Le Kazakhstan est l’un des rares pays au monde à détenir dans son sous-sol des terres-rares, ces minerais aussi difficiles à extraire que nécessaire aux technologies de pointes. La Chine en possède 95% des réserves mondiales et a restreint ses exportations. Il est donc difficile pour les USA de s’en accaparer… Ces éléments entrent dans la composition de produits aussi divers que les téléphones portables, les turbines d’éolienne ou les écrans plats. Toute l’économie occidentale en dépend.

Ces minerais existent dans le sous-sol kazakh. Un consortium russo-kazakh a été créé pour valoriser ces ressources, et permettre leur mise à disposition sur le marché mondial rapidement. Cette association s’appuyait sur la multinationale Omsk dirigé par le russe Alexandre Soutyaginsky. Selon l’agence de notation Expert, Omsk est l’une des 400 plus grandes entreprises de Russie, partenaire de tous les grands chantiers de rénovation et de construction en Russie, mais également dans la CEI. Malgré sa réputation, son statut international, le PDG du groupe Omsk, Alexandre Soutyaginsky, va être l’objet d’une véritable conspiration au Kazakhstan afin de donner le contrôle de l’exploitation des terres-rares à des capitaux étrangers, notamment américains.

Faux témoignages, manipulations de preuves, corruptions de fonctionnaire, Alexandre Soutyaginsky est incarcéré pour avoir tenté d’assassiner un concurrent : on a retrouvé une kalachnikov dans son coffre avec 41 cartouches.

Pour avoir un ordre d’idée, c’est un peu comme si on retrouvait une arme dans le coffre de Xavier Niel, le leader de Free, et qu’on l’emprisonnait pour avoir voulu tuer le PDG de France Télécom. C’est aussi gros, aussi caricatural. Pourtant, Alexandre Soutyaginsky est condamné à 12 ans de prison et son entreprise lui est enlevée, ses biens personnels confisqués au Kazaksthan, puisqu’il a la double nationalité. La juge Koul’pach Outemisova, chargée de l’affaire en appel, va témoigner devant les caméras, des tentatives de corruption qu’elle a subie pour faire rester Alexandre Soutyaginsky derrière les barreaux. Elle ne cédera pas, fera libéré Soutyaginsky mais le paiera très cher : sa carrière sera brisée et elle doit désormais vivre sous protection policière.

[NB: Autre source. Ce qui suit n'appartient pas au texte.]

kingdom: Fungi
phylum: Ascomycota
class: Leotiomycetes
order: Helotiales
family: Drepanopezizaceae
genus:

L’administration kazakh, sur ordres de puissances étrangères, viole son propre droit et sa propre constitution. Les enjeux financiers et géostratégiques sont énormes, rien ne sera laissé au hasard pour que les empêcheurs de piller en rond soient libres.

On peut se dire que vu de France, le sort d’Alexandre Soutyaginsky et de Koul’pach Outemisova n’a pas beaucoup d’importance. L’un a voulu que les ressources rares puissent servir à tous, et non contribuer à la domination des Etats-Unis, un pays aux mains de multinationales apatrides et criminelles. Et il l’a payé de sa liberté et de ses biens. L’autre, petit juge, a considéré que son serment valait plus que les millions de dollars qu’on lui proposait pour attenter à la liberté et aux droits d’un individu, qu’elle ne connaissait pas. C’est en résistant chacun à leur manière contre un monde sans justice et sans valeurs qu’ils ont fait échos à bien des revendications des peuples occidentaux.

Que ce soit en Ukraine ou au Kazakhstan, ce sont bien deux conceptions du monde qui s’affrontent. Et la toute puissance de l’ennemi commun rend indispensable l’union des nations et des peuples qui désirent s’en affranchir.